The SBC portion of CP receipts regained lost ground during the first decade of the 21st century and closed in 2010 at 38.32 percent. 

The gain for SBC causes is more remarkable because it occurred while CP giving by the churches fell. The Great Recession, which began in 2008, caused a drop in undesignated giving to the churches by nearly $200 million. That resulted in a nearly $50 million drop in total CP giving for state and national causes. Despite this downturn the percentage of CP receipts for SBC causes grew, which meant smaller declines in total dollars for national ministries while state conventions lived on fewer dollars and a shrinking percentage.  

Alabama Baptists provide an example of the increased emphasis on SBC causes. Alabama Baptists began the decade giving 42.3 percent of all CP funds to SBC causes. We ended the decade giving 43.5 percent. When one looks at these facts of history, the situation for national and worldwide missions and ministries might not be as dire as it could be.

But there is still more research to consider. Even though the CP remains the preferred means of supporting missions and ministries at home and abroad for Southern Baptists, churches are giving a smaller and smaller percentage to missions and ministries through the CP. 

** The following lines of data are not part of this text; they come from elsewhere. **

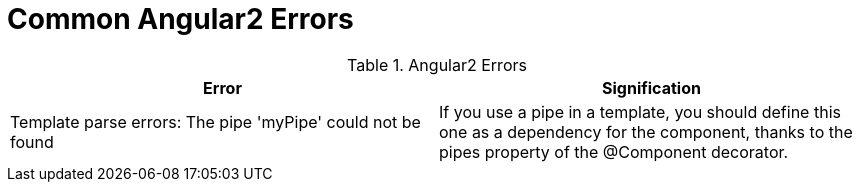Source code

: # Common Angular2 Errors

.Angular2 Errors
|===
|Error |Signification 

|Template parse errors: The pipe 'myPipe' could not be found
|If you use a pipe in a template, you should define this one as a dependency for the component, thanks to the pipes property of the @Component decorator.

|===
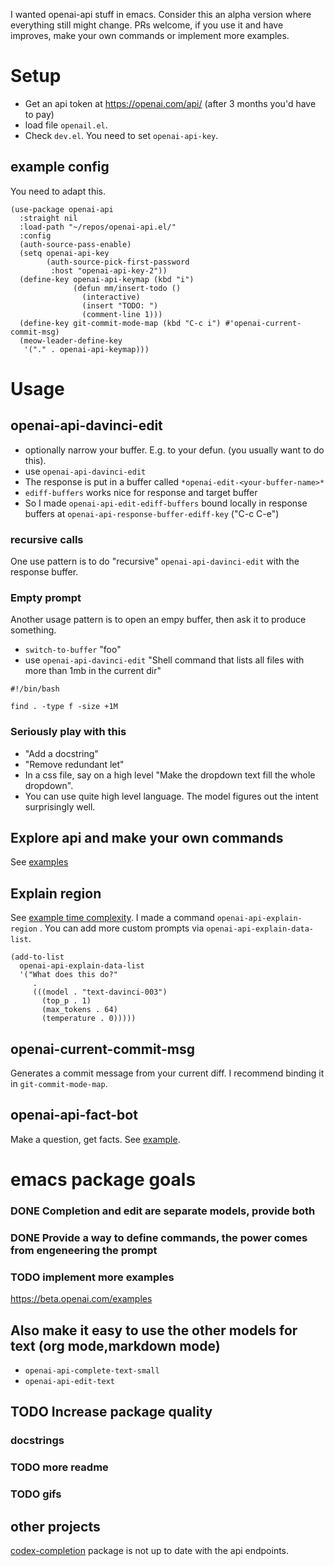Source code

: I wanted openai-api stuff in emacs.
Consider this an alpha version where everything still might change.
PRs welcome, if you use it and have improves, make your own commands
or implement more examples.

* Setup

- Get an api token at https://openai.com/api/ (after 3 months you'd have to pay)
- load file =openail.el=.
- Check =dev.el=. You need to set =openai-api-key=.

** example config

You need to adapt this.

#+begin_src elisp
  (use-package openai-api
    :straight nil
    :load-path "~/repos/openai-api.el/"
    :config
    (auth-source-pass-enable)
    (setq openai-api-key
          (auth-source-pick-first-password
           :host "openai-api-key-2"))
    (define-key openai-api-keymap (kbd "i")
                (defun mm/insert-todo ()
                  (interactive)
                  (insert "TODO: ")
                  (comment-line 1)))
    (define-key git-commit-mode-map (kbd "C-c i") #'openai-current-commit-msg)
    (meow-leader-define-key
     '("." . openai-api-keymap)))
#+end_src

* Usage

** openai-api-davinci-edit
- optionally narrow your buffer. E.g. to your defun. (you usually want
  to do this).
- use =openai-api-davinci-edit=
- The response is put in a buffer called =*openai-edit-<your-buffer-name>*=
- =ediff-buffers= works nice for response and target buffer
- So I made =openai-api-edit-ediff-buffers=
  bound locally in response buffers at =openai-api-response-buffer-ediff-key= ("C-c C-e")

*** recursive calls
One use pattern is to do "recursive" =openai-api-davinci-edit= with
the response buffer.

*** Empty prompt
Another usage pattern is to open an empy buffer, then ask it to
produce something.
- =switch-to-buffer= "foo"
- use =openai-api-davinci-edit= "Shell command that lists all files with more than 1mb in the current dir"

#+begin_src shell
#!/bin/bash

find . -type f -size +1M
#+end_src

*** Seriously play with this
- "Add a docstring"
- "Remove redundant let"
- In a css file, say on a high level "Make the dropdown text fill
  the whole dropdown".
- You can use quite high level language. The model figures out the
  intent surprisingly well.

** Explore api and make your own commands
See [[file:examples/][examples]]

** Explain region

See [[file:examples/time-complexity.el][example time complexity]].
I made a command =openai-api-explain-region= . You can add more custom
prompts via =openai-api-explain-data-list=.

#+begin_src elisp
  (add-to-list
    openai-api-explain-data-list
    '("What does this do?"
       .
       (((model . "text-davinci-003")
         (top_p . 1)
         (max_tokens . 64)
         (temperature . 0)))))
#+end_src

** openai-current-commit-msg
Generates a commit message from your current diff. I recommend binding
it in =git-commit-mode-map=.

** openai-api-fact-bot

Make a question, get facts.
See [[file:examples/q&a.el][example]].

* emacs package goals

*** DONE Completion and edit are separate models, provide both
*** DONE Provide a way to define commands, the power comes from engeneering the prompt
*** TODO implement more examples
    https://beta.openai.com/examples

** Also make it easy to use the other models for text (org mode,markdown mode)
- =openai-api-complete-text-small=
- =openai-api-edit-text=
** TODO Increase package quality
*** docstrings
*** TODO more readme
*** TODO gifs
** other projects
[[https://github.com/debanjum/codex-completion][codex-completion]] package is not up to date with the api endpoints.
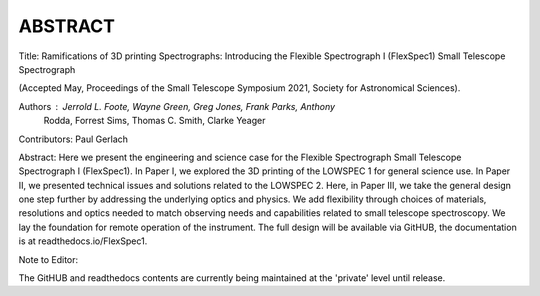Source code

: ABSTRACT
========

Title: Ramifications of 3D printing Spectrographs: Introducing the Flexible
Spectrograph I (FlexSpec1) Small Telescope Spectrograph

(Accepted May, Proceedings of the Small Telescope Symposium 2021, Society
for Astronomical Sciences).

Authors : Jerrold L. Foote, Wayne Green, Greg Jones, Frank Parks, Anthony
          Rodda, Forrest Sims, Thomas C. Smith, Clarke Yeager

Contributors: Paul Gerlach

Abstract: Here we present the engineering and science case for the
Flexible Spectrograph Small Telescope Spectrograph I (FlexSpec1).  In Paper
I, we explored the 3D printing of the LOWSPEC 1 for general science
use. In Paper II, we presented technical issues and solutions related
to the LOWSPEC 2.  Here, in Paper III, we take the general design one
step further by addressing the underlying optics and physics. We add
flexibility through choices of materials, resolutions and optics
needed to match observing needs and capabilities related to small
telescope spectroscopy. We lay the foundation for remote operation of
the instrument. The full design will be available via GitHUB, the
documentation is at readthedocs.io/FlexSpec1.

Note to Editor:

The GitHUB and readthedocs contents are currently being maintained
at the 'private' level until release.





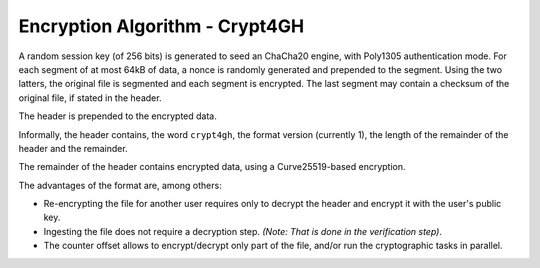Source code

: Encryption Algorithm - Crypt4GH
===============================

A random session key (of 256 bits) is generated to seed an ChaCha20
engine, with Poly1305 authentication mode. For each segment of at most
64kB of data, a nonce is randomly generated and prepended to the
segment. Using the two latters, the original file is segmented and
each segment is encrypted. The last segment may contain a checksum of
the original file, if stated in the header.

The header is prepended to the encrypted data.

Informally, the header contains, the word ``crypt4gh``, the
format version (currently 1), the length of the remainder of the
header and the remainder.

The remainder of the header contains encrypted data, using a Curve25519-based encryption.

.. image:: /static/encryption.png
   :target: ../_static/encryption.png
   :alt: Encryption

The advantages of the format are, among others:

* Re-encrypting the file for another user requires only to decrypt the header and encrypt it with the user's public key.
* Ingesting the file does not require a decryption step. `(Note: That is done in the verification step)`.
* The counter offset allows to encrypt/decrypt only part of the file, and/or run the cryptographic tasks in parallel.
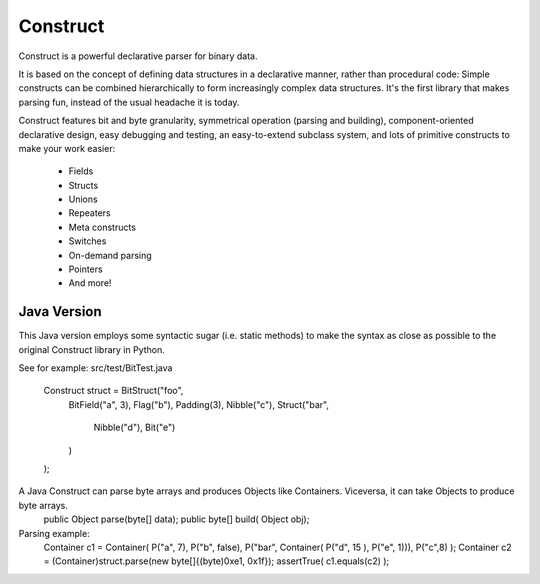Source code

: =========
Construct
=========

Construct is a powerful declarative parser for binary data.

It is based on the concept of defining data structures in a declarative
manner, rather than procedural code: Simple constructs can be combined
hierarchically to form increasingly complex data structures. It's the first
library that makes parsing fun, instead of the usual headache it is today.

Construct features bit and byte granularity, symmetrical operation (parsing
and building), component-oriented declarative design, easy debugging and
testing, an easy-to-extend subclass system, and lots of primitive
constructs to make your work easier:

 * Fields
 * Structs
 * Unions
 * Repeaters
 * Meta constructs
 * Switches
 * On-demand parsing
 * Pointers
 * And more!

Java Version
============

This Java version employs some syntactic sugar (i.e. static methods) to make the syntax as close as possible to the original Construct library in Python.

See for example: src/test/BitTest.java

    Construct struct = BitStruct("foo",
        BitField("a", 3),
        Flag("b"),
        Padding(3),
        Nibble("c"),
        Struct("bar",
            Nibble("d"),
            Bit("e")
        )
    );

A Java Construct can parse byte arrays and produces Objects like Containers. Viceversa, it can take Objects to produce byte arrays.
    public Object parse(byte[] data);
    public byte[] build( Object obj);

Parsing example:
    Container c1 = Container( P("a", 7), P("b", false), P("bar", Container( P("d", 15 ), P("e", 1))), P("c",8) );
    Container c2 = (Container)struct.parse(new byte[]{(byte)0xe1, 0x1f});
    assertTrue( c1.equals(c2) );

For the last two decades missions giving through the CP has failed to keep pace with the growth in undesignated receipts by the churches. In the 1990s undesignated giving in the churches grew by 4.91 percent, according to SBC Executive Committee statistics. Total CP income (state and national causes) grew by 2.68 percent. 

For the first decade of the new century, undesignated giving grew 4.82 percent while total CP giving grew less than half of that — 2.23 percent. 

During the last five years church undesignated receipts grew 2.51 percent. Total CP giving decreased 0.8 percent.

In the 1980s total CP missions causes received 10.5 percent of undesignated receipts of cooperating churches on average. That fell to 8.73 percent during the 1990s and was at 6.80 for the first 10 years of this century. 

More telling is the percentage of the last three years — 6.08 percent for 2008; 5.87 percent for 2009; and 5.62 percent for 2010.  

The research shows church members giving tithes and offerings to God through their churches. From 2006 to 2008, undesignated gifts grew from $8.3 billion to $9 billion. When the Great Recession hit, giving for 2009 declined only slightly to $8.96 billion and dropped to $8.9 billion in 2010. The research also shows churches giving less and less to missions and ministries through CP. 

If that trend continues the percentage of the CP pie going to SBC causes or to state causes may not matter. Both may die from financial hunger. That is a conclusion the research does support.